Tasks for this exercise -
A. Could you write out the stretch from "## dodge boy" through "Thanks in advance!" in the forum thread below about what ERP means?
B. Can you extend the forum thread below about what ERP means, picking up right after its last sentence?

Page extract -
# # # #

# What does ERP mean?



## dodge boy (Mar 31, 2006)

Well my R15 was giving me fits so I called D* and ordered a replacement through the PP. It would not start up (get past the info screen) before but I left it on overnight and it finally got all the info. Then it was pixellating badly and finally would not turn on. Anyyway after I got off the phone with D* I looked on my account and under Pending order it said 1/26 ERP R22 Free.
Well what does ERP mean? My best guess is "Equipment Replacement Plan" but I dunno. Also does this mean I am getting an R22?

Thanks in advance!


----------



## RobertE (Jun 10, 2006)

dodge boy said:


> Well my R15 was giving me fits so I called D* and ordered a replacement through the PP. It would not start up (get past the info screen) before but I left it on overnight and it finally got all the info. Then it was pixellating badly and finally would not turn on. Anyyway after I got off the phone with D* I looked on my account and under Pending order it said 1/26 ERP R22 Free.
> Well what does ERP mean? My best guess is "Equipment Replacement Plan" but I dunno. Also does this mean I am getting an R22?

# # # #

Data section -
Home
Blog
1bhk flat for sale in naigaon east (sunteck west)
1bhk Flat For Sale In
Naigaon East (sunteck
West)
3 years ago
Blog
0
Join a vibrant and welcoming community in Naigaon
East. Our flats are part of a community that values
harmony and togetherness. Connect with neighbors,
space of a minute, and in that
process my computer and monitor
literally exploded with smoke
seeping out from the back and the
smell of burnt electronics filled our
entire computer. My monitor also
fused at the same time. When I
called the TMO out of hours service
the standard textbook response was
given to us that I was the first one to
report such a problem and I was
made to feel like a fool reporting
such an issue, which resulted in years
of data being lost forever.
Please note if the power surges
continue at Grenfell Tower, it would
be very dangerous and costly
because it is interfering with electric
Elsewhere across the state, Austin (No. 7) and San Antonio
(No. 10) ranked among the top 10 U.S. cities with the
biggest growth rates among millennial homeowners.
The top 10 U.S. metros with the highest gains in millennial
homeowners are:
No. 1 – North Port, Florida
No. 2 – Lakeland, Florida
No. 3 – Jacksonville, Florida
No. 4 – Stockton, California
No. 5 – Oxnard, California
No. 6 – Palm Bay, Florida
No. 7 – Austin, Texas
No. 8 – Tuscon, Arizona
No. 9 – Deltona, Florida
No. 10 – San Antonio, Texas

# # # #

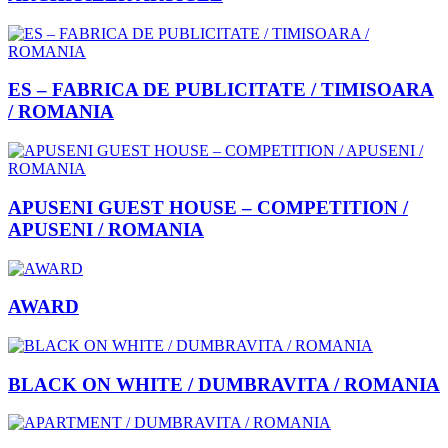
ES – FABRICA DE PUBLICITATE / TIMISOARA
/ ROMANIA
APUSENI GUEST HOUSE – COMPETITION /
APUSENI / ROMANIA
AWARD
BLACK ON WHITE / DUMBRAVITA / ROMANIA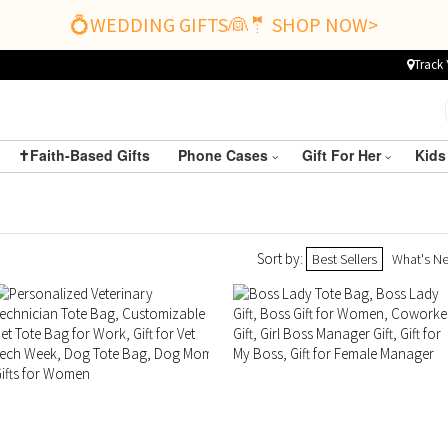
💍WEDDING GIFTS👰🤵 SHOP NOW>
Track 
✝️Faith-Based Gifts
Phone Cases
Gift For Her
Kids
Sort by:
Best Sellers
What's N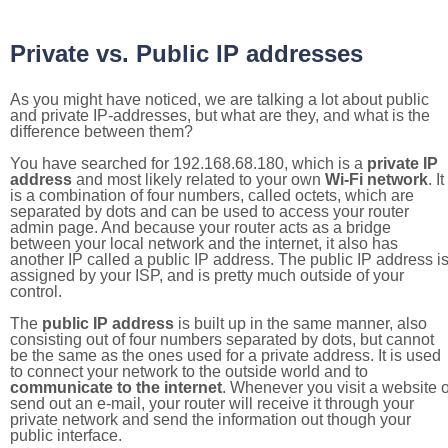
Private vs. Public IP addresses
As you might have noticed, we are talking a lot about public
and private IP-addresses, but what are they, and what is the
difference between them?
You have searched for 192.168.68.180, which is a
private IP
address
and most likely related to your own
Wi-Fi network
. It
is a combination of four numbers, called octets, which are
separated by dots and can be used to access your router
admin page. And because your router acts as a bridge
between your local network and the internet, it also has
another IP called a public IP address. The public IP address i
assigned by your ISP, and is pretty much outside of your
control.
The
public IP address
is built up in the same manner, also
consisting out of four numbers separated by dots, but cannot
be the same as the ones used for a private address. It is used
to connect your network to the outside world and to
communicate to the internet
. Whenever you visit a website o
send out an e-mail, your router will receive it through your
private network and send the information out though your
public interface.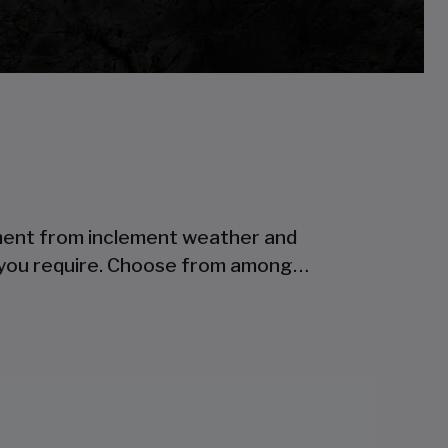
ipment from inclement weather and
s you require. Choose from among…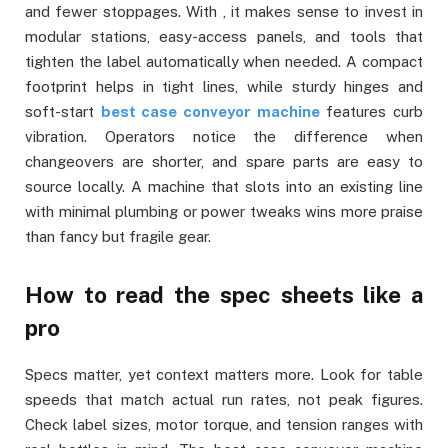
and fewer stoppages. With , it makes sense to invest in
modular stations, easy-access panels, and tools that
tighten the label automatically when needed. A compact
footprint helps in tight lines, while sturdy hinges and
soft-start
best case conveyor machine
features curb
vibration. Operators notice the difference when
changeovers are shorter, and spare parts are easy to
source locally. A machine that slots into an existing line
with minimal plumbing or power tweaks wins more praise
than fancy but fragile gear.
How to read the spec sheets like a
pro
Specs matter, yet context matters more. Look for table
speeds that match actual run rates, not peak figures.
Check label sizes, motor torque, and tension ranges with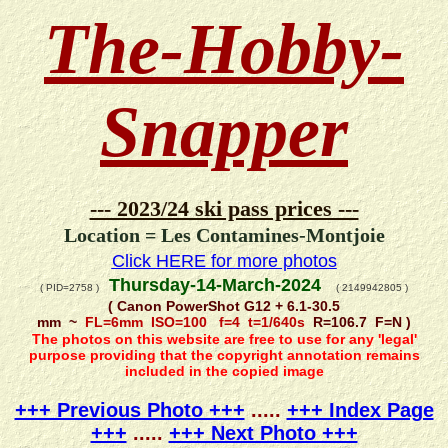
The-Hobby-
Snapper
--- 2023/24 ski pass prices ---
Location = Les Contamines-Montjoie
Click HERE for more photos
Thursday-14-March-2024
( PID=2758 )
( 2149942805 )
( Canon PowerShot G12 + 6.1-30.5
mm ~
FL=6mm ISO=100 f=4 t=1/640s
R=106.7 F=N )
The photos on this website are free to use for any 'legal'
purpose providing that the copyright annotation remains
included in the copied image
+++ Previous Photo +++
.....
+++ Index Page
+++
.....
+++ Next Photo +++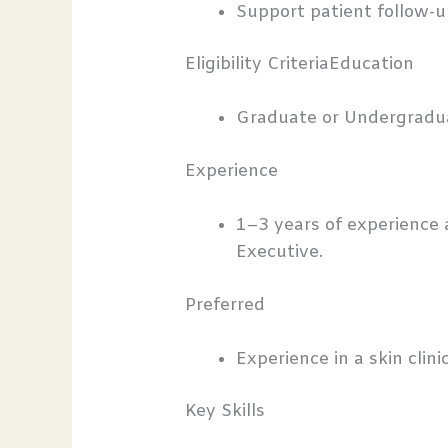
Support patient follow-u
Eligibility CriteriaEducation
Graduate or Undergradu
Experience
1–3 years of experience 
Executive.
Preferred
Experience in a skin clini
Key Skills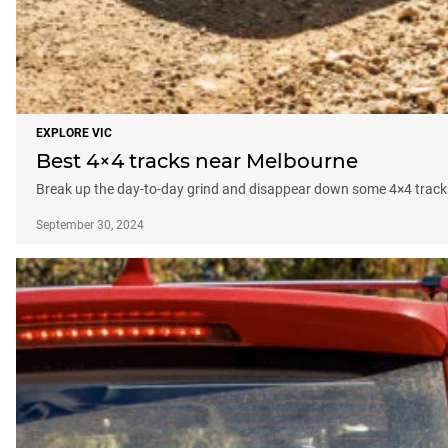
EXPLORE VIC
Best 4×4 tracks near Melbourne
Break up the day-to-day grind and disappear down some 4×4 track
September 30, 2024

# # # #

Answers for this exercise -
A.
## dodge boy (Mar 31, 2006)

Well my R15 was giving me fits so I called D* and ordered a replacement through the PP. It would not start up (get past the info screen) before but I left it on overnight and it finally got all the info. Then it was pixellating badly and finally would not turn on. Anyyway after I got off the phone with D* I looked on my account and under Pending order it said 1/26 ERP R22 Free.
Well what does ERP mean? My best guess is "Equipment Replacement Plan" but I dunno. Also does this mean I am getting an R22?

Thanks in advance!

B.
> 
> Thanks in advance!


You are right on the decoding of the ERP. As for getting a R22? Only the guy pulling your unit from the palet knows. It could be a R15/16/22.


----------



## dodge boy (Mar 31, 2006)

I received a follow up phone call from a tech, gave me a direct extension to his desk. Says, he wants to personally make sure I am satisfied and then said, "It looks like you are getting an R22". First time I ever got a follow up phone call for something like this...


----------



## paulman182 (Aug 4, 2006)

Perhaps he is in a market with MPEG4 SD locals, requiring an R22 or an HRxx.


----------



## turey22 (Jul 30, 2007)

I say you will get one if they called you to tell you...in there ordering system it tells you what type of receiver your getting.


----------



## dodge boy (Mar 31, 2006)

paulman182 said:


> Perhaps he is in a market with MPEG4 SD locals, requiring an R22 or an HRxx.


Yes my locals are MPEG4...
I wonder if they check to see how you get your locals if one of your boxes dies? D* would hate for an R22 to die and someone get an R15 or 16 if they couldn't get your locals anymore.


----------



## Stuart Sweet (Jun 19, 2006)

Yes they do check. At any rate, the chances of getting an R15 or R16 are getting slimmer all the time.


----------



## LOCODUDE (Aug 8, 2007)

Stuart Sweet said:


> Yes they do check. At any rate, the chances of getting an R15 or R16 are getting slimmer all the time.


That is good to hear.............


----------



## dodge boy (Mar 31, 2006)

LOCODUDE said:


> That is good to hear.............


Indeed........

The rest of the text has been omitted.